A true array is returned by collection-valued getters, not an arrayref.

Collection-valued attributes are generally associative arrays. The key is the handle() of the subordinate object (or value() in the case of term objects).

More details about objects can be found in Bento::Meta::Model::Entity.

Model as Container

The Model object is a direct container of nodes, edges (relationships), and properties. To get a simple list of all relevant entities in a model, use the model getters:

@nodes = $model->nodes();

To retrieve a specific entity, provide a key to the getter as the argument. The keys are laid out as follows

Entity    Key                              Example
------    ---                              -------
Node      <node handle>                    sample
Property  <node handle>:<property handle>  sample:sample_type
Edge      <edge handle>:<src node handle>:<dst node handle>
                                           of_sample:sample:case

For example:

$of_sample = $model->edges('of_sample:sample:case');
# get source and destination node objects from edge object itself
$sample = $of_sample->src;
$case = $of_sample->dst;

Note that the keys for edges are three strings separated by colons. These are 1) the edge handle ("type"), 2) the source node handle, and 3) the destination node handle. In the example above, this is "of_sample:sample:case". This is called a "triplet" in the code. An edge object can be queried for its triplet.

$edge->triplet

The component objects are themselves containers of their own attributes, and their getters and setters are structured similarly. (In fact, Bento::Meta::Model is, like the component objects, a subclass of Bento::Meta::Model::Entity). The difference is that keys for collection-valued attributes at the component object level are simpler. For example:

$prop1 = $model->props('sample:sample_type');
$prop2 = $sample->props('sample_type');
# $prop1 and $prop2 are the same object

Accessing other objects

The Model object does not provide access to Concept, ValueSet, or Origin objects directly. These are accessible via the linked obects themselves, according to the metamodel structure. For example:

# all terms for all nodes
for ($model->nodes) {
  push @node_terms, $_->concept->terms;
}

Model as an Interface

The Model object has methods that allow the user to add, remove and modify entities in the model. The Model object is an interface, in that loosely encapsulates the MDB structure and tries to relieve the user from having to remember that structure and guards against deviations from it.

The main methods are

  • add_node()
  • add_edge()
  • add_prop()
  • add_terms()
  • rm_node()
  • rm_edge()
  • rm_prop()
  • rm_terms() (coming soon)

Details are below in "$model object". The main idea is that these methods operate on either the relevant component object or on a hashref that specifies an object by its attributes. In the latter case, a new component object is created.
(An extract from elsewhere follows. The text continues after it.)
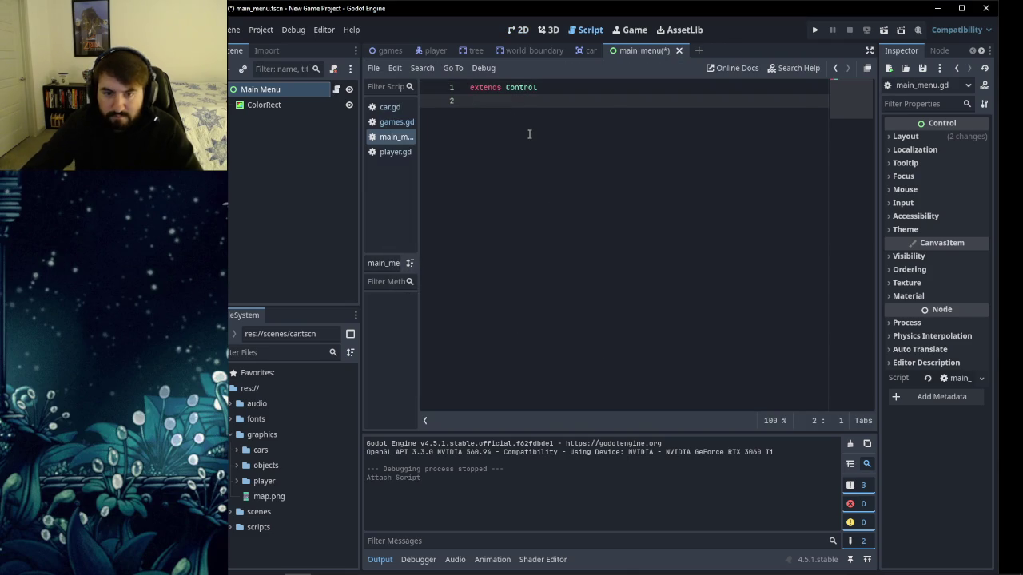
key("Return")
Here's a pattern for creating two nodes and an edge in a model:

$src_node = $model->add_node({ handle => 'sample' });
$dst_node = $model->add_node({ handle => 'case' });
$edge = $model->add_edge({ handle => 'of_case',
                              src => $src_node,
                              dst => $dst_node });

These new entities are registered in the model, and can be retrieved:

$case = $model->nodes('case'); # same obj as $dst_node
$of_case = $model->edges('of_case:sample:case'); # same obj as $edge

Removing entities from the model "deregisters" them, but does not destroy the object itself.

$case = $model->rm_node($case);
$other_model->add_node($case);

Analogous to Neo4j, attempting to remove a node will throw, if the node participates in any relationships/edges. For the above to work, for example, would require

$model->rm_edge($of_case);

first.

Manipulating Terms

One of the key uses of the MDB is for storing lists of acceptable values for properties that require them. In the MDB schema, a property is linked to a value set entity, and the value set aggregates the term entities. The model object tries to hide some of this structure. It will also create a set of Term objects from a list of strings as a shortcut.

$prop = $model->add_prop( $sample => { handle => 'sample_type',
                                       value_domain => 'value_set' });
# $prop has domain of 'value_set', so you can add terms to it
$value_set = $model->add_terms( $prop => qw/normal tumor/ );
@terms = $value_set->terms; # set of 2 term objects
@same_terms = $prop->terms; # prop object also has a shortcut 

Database Interaction

The approach to the back and forth between the object representation and the database attempts to be simple and robust. The pattern is a push/pull cycle to and from the database. The database instrumentation is also encapsulated from the rest of the object functionality, so that even if no database is specified or connected, all the object manipulations are available.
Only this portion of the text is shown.